Hey everyone. Capone in Montreal here, still covering a few days in the life of this year’s Fantasia International Film Festival. Today I'm going to focus on a powerful film that combines elements of sociopolitical issues facing Europe, serial killers, and Thai kick boxing. How can you go wrong? Enjoy…

Although the original German title DIE HÖLLE (THE HELL) is a more appropriate title, the latest work from the fascinating German director Stefan Ruzowitzky is no less exhilarating a work under the name COLD HELL. My first exposure to Ruzowitzky’s work came with 2000’s ANATOMY, starring Franka Potente (in one of her first films after breaking through with RUN LOLA RUN), followed quickly by ANATOMY 2. But it was his unexpected 2007 film THE COUNTERFEITERS that earned him a great deal of critical acclaim but also a Best Foreign Language Film Oscar. His previous film (and his first English-language work) DEADFALL, with an impressive cast that included Eric Bana, Olivia Wilde, and Charlie Hunnam, didn’t make much of a splash stateside.

List of tasks:
a) Answer these questions from the Cold Hell review:
(i) Which festival is the writer covering?
(ii) What is the film's original German title?
(iii) Which Ruzowitzky film won a Best Foreign Language Film Oscar?
b) Retype the part of the Cold Hell review that starts with the words "Although the original" and ends with "a splash stateside.".
c) Turn the paragraph of the Cold Hell review beginning "Although the original German title" into a short bulleted list that keeps its main facts.
The rows have nothing to do with the text above.

Data to examine:
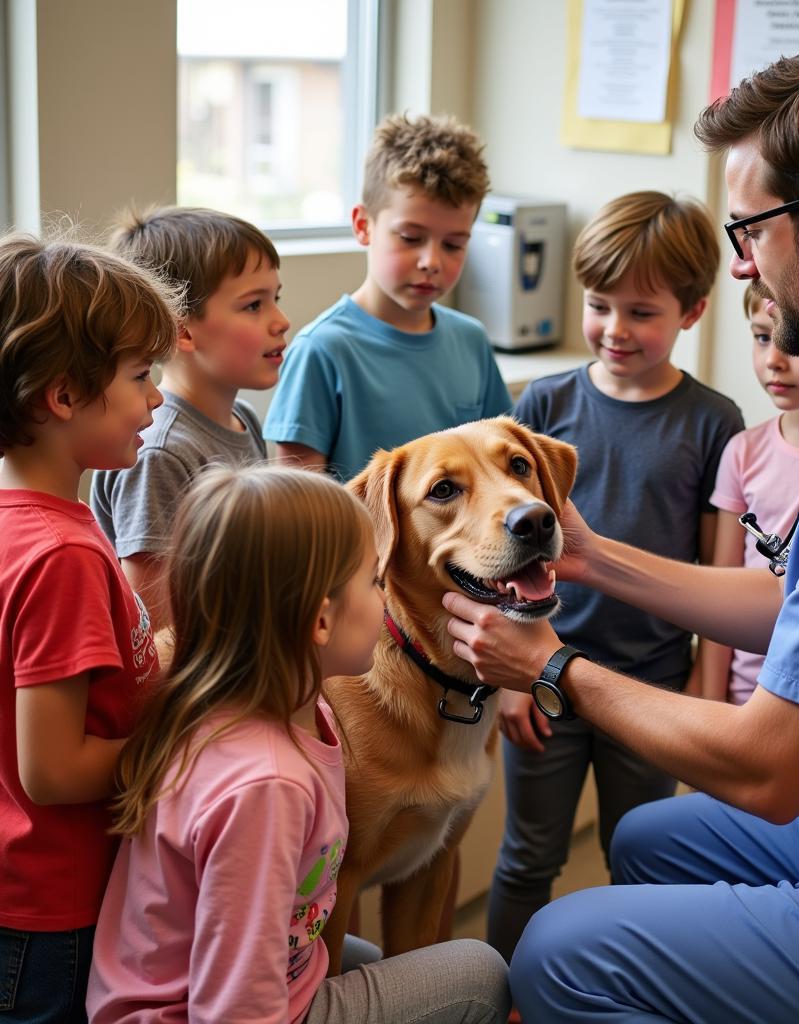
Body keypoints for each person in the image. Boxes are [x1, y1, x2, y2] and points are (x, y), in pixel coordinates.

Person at [442, 33, 799, 1023]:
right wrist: (591, 557)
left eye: (749, 228)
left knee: (558, 951)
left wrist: (552, 668)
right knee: (648, 841)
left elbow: (770, 766)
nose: (745, 262)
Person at [86, 465, 511, 1024]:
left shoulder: (282, 717)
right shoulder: (264, 786)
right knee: (479, 974)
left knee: (385, 963)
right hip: (199, 1011)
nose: (386, 601)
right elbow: (234, 1008)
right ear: (320, 621)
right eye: (372, 582)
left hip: (266, 968)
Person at [488, 191, 743, 963]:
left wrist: (705, 686)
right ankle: (502, 1003)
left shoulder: (712, 420)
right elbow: (506, 554)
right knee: (529, 859)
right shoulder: (544, 403)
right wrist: (508, 675)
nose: (616, 330)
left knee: (646, 867)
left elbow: (717, 572)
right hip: (543, 684)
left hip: (654, 690)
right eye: (600, 306)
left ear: (693, 311)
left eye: (643, 312)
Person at [0, 234, 180, 1022]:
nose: (157, 398)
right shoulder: (62, 554)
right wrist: (185, 748)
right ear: (64, 396)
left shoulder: (32, 522)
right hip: (54, 918)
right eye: (141, 376)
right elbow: (55, 770)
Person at [264, 112, 512, 482]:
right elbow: (300, 511)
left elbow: (498, 467)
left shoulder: (471, 340)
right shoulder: (322, 350)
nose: (431, 261)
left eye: (454, 244)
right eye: (411, 238)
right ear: (364, 226)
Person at [90, 206, 289, 632]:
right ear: (181, 330)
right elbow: (156, 629)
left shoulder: (244, 418)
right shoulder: (161, 452)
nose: (281, 321)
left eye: (277, 298)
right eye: (254, 305)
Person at [698, 285, 799, 705]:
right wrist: (711, 706)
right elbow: (718, 595)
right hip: (745, 697)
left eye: (795, 342)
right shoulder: (743, 453)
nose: (773, 360)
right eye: (763, 337)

Solution set:
a)
(i) The Fantasia International Film Festival
(ii) DIE HÖLLE (THE HELL)
(iii) THE COUNTERFEITERS

b)
Although the original German title DIE HÖLLE (THE HELL) is a more appropriate title, the latest work from the fascinating German director Stefan Ruzowitzky is no less exhilarating a work under the name COLD HELL. My first exposure to Ruzowitzky’s work came with 2000’s ANATOMY, starring Franka Potente (in one of her first films after breaking through with RUN LOLA RUN), followed quickly by ANATOMY 2. But it was his unexpected 2007 film THE COUNTERFEITERS that earned him a great deal of critical acclaim but also a Best Foreign Language Film Oscar. His previous film (and his first English-language work) DEADFALL, with an impressive cast that included Eric Bana, Olivia Wilde, and Charlie Hunnam, didn’t make much of a splash stateside.

c)
- The original German title, DIE HÖLLE (THE HELL), fits the film better, but under the name COLD HELL it is still exhilarating.
- It is the latest work from German director Stefan Ruzowitzky.
- The writer first saw his work in ANATOMY (2000), starring Franka Potente, and then in ANATOMY 2.
- His 2007 film THE COUNTERFEITERS earned wide critical praise and a Best Foreign Language Film Oscar.
- His previous film, DEADFALL, was his first in English and starred Eric Bana, Olivia Wilde, and Charlie Hunnam. It made little splash in the U.S.